---------- Fragmento de página ----------

El 30 de agosto de 257 el obispo
es llevado al pretorio de Cartago ante el procónsul Aspasio Paterno. Este le
hizo la pregunta de ritual: "Los sacratísimos emperadores se han servido
escribirme con orden de que a quienes no profesan la religión de los romanos se
les obligue a guardar sus ceremonias. Quiero saber si eres de ese número. ¿Qué
me respondes?" Cipriano confiesa entonces abiertamente su fe: "Soy cristiano y
obispo; no conozco más dioses que uno solo, el verdadero Dios, que crió los
cielos, la tierra, el mar y cuanto en ellos hay. A este Dios adoramos los
cristianos y noche y día rogamos por nosotros mismos, por todos los hombres y
también por la "salud" de los emperadores". A este valiente testimonio responde
el procónsul con la orden de destierro. Cipriano se ve obligado a salir para
Curubi.
Allí permanece una temporada
hasta que un nuevo procónsul sucede a Paterno. Es Galerio Máximo. Este ordena a
Cipriano que se presente en Utica, residencia del magistrado romano; pero el
obispo se niega a esto porque quiere morir en medio de su pueblo. Regresa a
Cartago y el procónsul, después de oír nuevamente la solemne confesión de fe
hecha por el imperturbable obispo el 13 de septiembre, le condena a muerte. A la
sentencia proconsular el futuro mártir da por toda respuesta un cordialísimo Deo
gratias. Luego, antes de su ejecución, dando muestras de la generosidad en la
que tanto se había distinguido toda su vida, ordenó que se diesen 25 monedas de
oro a su verdugo. El día 14 Cipriano fue decapitado delante de una inmensa
multitud de fieles, que pudieron admirar el ejemplo del santo mártir y que luego
lloraron su muerte y esclarecieron su memoria. Fue Cipriano, según afirma
Poncio, el primer obispo que, después de los apóstoles, tiñó el Africa con su
sangre. Buen patrón podría encontrar en este insigne santo africano ese
continente que ahora se abre cada vez más a la luz del
Evangelio.
Bonitamente anota San Jerónimo
que Cipriano fue martirizado el mismo día, aunque no el mismo año, que el papa
Cornelio. Este murió en el 252, después de haber sido desterrado a Centocelle,
donde precisamente recibió de Cipriano cartas de consolación. Ahora la Iglesia
nos presenta a los dos santos mártires unidos por la misma fiesta en la liturgia
del día 16 de septiembre. Buena compañía para el obispo Cipriano la de este
Papa, a quien él conoció. Otro detalle que me gusta, cuando considero a San
Cipriano entre los santos que se han distinguido por su
romanidad.

---------- Datos proporcionados ----------

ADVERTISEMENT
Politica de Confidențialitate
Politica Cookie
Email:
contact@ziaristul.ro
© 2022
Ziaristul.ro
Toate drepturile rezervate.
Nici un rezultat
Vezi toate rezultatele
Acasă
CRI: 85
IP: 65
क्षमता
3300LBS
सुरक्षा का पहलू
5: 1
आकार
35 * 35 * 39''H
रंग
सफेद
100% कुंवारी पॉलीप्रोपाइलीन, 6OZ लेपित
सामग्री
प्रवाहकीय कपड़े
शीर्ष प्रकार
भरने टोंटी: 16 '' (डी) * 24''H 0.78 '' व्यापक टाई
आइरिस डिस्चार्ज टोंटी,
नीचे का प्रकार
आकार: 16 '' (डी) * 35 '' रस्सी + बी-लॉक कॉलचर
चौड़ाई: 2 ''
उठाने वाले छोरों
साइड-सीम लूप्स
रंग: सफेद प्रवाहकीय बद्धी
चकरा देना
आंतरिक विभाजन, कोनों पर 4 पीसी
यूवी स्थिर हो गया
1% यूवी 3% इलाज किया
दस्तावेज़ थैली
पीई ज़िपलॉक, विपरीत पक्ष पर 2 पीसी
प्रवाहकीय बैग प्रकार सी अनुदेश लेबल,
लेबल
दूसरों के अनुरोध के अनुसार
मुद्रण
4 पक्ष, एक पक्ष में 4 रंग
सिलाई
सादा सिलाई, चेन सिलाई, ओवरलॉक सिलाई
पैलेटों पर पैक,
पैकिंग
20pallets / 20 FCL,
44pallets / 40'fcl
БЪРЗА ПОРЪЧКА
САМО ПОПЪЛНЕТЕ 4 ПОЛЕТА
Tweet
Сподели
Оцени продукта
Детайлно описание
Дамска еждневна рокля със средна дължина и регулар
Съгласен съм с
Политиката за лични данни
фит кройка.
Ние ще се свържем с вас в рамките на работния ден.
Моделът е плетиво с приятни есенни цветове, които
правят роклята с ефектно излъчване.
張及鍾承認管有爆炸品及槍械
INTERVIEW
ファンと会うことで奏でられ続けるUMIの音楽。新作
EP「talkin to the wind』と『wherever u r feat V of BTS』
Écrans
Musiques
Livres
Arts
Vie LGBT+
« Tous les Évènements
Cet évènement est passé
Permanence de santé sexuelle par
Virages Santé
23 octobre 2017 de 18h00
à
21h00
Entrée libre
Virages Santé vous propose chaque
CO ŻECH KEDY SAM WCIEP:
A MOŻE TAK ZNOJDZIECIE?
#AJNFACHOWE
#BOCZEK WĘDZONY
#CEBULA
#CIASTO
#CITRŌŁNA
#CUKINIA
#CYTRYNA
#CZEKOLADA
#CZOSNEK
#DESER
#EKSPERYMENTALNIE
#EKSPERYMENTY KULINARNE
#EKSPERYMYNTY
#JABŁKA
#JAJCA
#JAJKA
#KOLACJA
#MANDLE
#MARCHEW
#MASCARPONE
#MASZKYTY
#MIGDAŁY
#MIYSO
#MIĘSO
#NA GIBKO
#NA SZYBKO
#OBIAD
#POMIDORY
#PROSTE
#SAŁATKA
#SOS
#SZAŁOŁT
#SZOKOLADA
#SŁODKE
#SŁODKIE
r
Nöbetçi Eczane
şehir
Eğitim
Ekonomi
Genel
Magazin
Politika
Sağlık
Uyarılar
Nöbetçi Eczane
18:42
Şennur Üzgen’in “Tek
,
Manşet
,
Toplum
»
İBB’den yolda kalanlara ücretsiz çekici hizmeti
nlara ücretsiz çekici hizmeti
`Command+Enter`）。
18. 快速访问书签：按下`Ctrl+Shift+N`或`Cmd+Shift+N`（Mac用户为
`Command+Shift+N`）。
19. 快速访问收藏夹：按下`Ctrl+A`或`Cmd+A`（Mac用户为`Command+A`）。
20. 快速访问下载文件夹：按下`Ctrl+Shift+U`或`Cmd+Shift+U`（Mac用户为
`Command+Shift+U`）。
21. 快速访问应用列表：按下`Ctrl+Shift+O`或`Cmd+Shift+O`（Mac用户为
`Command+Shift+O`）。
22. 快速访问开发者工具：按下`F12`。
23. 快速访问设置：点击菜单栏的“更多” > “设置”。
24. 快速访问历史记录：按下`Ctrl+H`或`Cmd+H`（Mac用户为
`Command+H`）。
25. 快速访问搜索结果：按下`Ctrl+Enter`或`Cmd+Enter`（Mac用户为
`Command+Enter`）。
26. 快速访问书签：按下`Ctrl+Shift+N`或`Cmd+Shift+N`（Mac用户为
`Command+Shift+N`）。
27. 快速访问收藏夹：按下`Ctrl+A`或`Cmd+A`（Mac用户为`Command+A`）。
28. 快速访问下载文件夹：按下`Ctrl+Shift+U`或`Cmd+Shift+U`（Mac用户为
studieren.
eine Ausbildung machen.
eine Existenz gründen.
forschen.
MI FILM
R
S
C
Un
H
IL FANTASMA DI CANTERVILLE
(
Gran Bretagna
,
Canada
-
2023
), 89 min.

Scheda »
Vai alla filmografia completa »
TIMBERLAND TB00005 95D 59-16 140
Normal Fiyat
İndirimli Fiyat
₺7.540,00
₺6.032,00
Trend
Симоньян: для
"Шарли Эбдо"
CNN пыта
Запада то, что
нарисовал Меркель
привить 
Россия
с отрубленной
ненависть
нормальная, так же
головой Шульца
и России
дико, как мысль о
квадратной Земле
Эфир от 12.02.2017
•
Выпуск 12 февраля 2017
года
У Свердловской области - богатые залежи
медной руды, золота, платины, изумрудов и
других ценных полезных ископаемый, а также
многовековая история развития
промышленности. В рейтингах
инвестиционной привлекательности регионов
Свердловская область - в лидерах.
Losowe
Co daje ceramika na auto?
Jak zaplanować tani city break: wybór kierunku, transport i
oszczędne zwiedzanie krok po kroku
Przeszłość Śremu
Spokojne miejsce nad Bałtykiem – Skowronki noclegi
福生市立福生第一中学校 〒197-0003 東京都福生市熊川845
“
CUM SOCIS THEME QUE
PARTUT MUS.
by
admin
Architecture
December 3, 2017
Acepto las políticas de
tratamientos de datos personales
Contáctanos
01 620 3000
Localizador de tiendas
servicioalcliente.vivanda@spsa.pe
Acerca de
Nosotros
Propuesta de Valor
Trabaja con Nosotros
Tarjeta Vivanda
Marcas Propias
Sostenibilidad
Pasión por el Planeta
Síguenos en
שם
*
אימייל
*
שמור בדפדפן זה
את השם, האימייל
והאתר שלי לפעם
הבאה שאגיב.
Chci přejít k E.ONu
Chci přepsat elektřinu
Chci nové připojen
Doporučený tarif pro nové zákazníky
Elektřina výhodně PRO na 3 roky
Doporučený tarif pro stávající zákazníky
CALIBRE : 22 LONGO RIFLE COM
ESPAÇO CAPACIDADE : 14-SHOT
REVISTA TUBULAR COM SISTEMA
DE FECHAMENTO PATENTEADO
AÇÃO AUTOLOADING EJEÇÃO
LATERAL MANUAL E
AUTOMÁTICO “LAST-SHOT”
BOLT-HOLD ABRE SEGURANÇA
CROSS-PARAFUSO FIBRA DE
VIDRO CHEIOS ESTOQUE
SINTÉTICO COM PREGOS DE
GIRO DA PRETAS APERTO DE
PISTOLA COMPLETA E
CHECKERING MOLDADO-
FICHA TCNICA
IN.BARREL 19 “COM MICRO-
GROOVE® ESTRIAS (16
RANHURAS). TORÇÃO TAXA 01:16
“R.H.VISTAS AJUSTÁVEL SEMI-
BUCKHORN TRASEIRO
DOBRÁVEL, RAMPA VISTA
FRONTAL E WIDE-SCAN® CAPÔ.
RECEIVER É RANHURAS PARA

----------

- _Instrucciones_
1. Determine si cada afirmación concuerda con el fragmento y responda sí o no, citando literalmente las palabras decisivas del fragmento: (a) Aspasio Paterno condenó a muerte a Cipriano. (b) Cipriano mandó entregar 25 monedas de oro a su verdugo. (c) Cipriano aceptó presentarse en Utica.
2. Responda según el fragmento, cada respuesta en su propia línea y marcada con la misma letra:
(a) ¿Adónde tuvo que salir Cipriano tras la orden de destierro?
(b) ¿Qué contestó Cipriano a la sentencia proconsular?
(c) ¿En qué año murió el papa Cornelio?
Los datos provienen de una fuente distinta del fragmento.

- _Respuestas escritas_
1.
(a) No: "A este valiente testimonio responde el procónsul con la orden de destierro."
(b) Sí: "ordenó que se diesen 25 monedas de oro a su verdugo."
(c) No: "el obispo se niega a esto porque quiere morir en medio de su pueblo."

2.
(a) A Curubi.
(b) Un cordialísimo "Deo gratias".
(c) En el 252.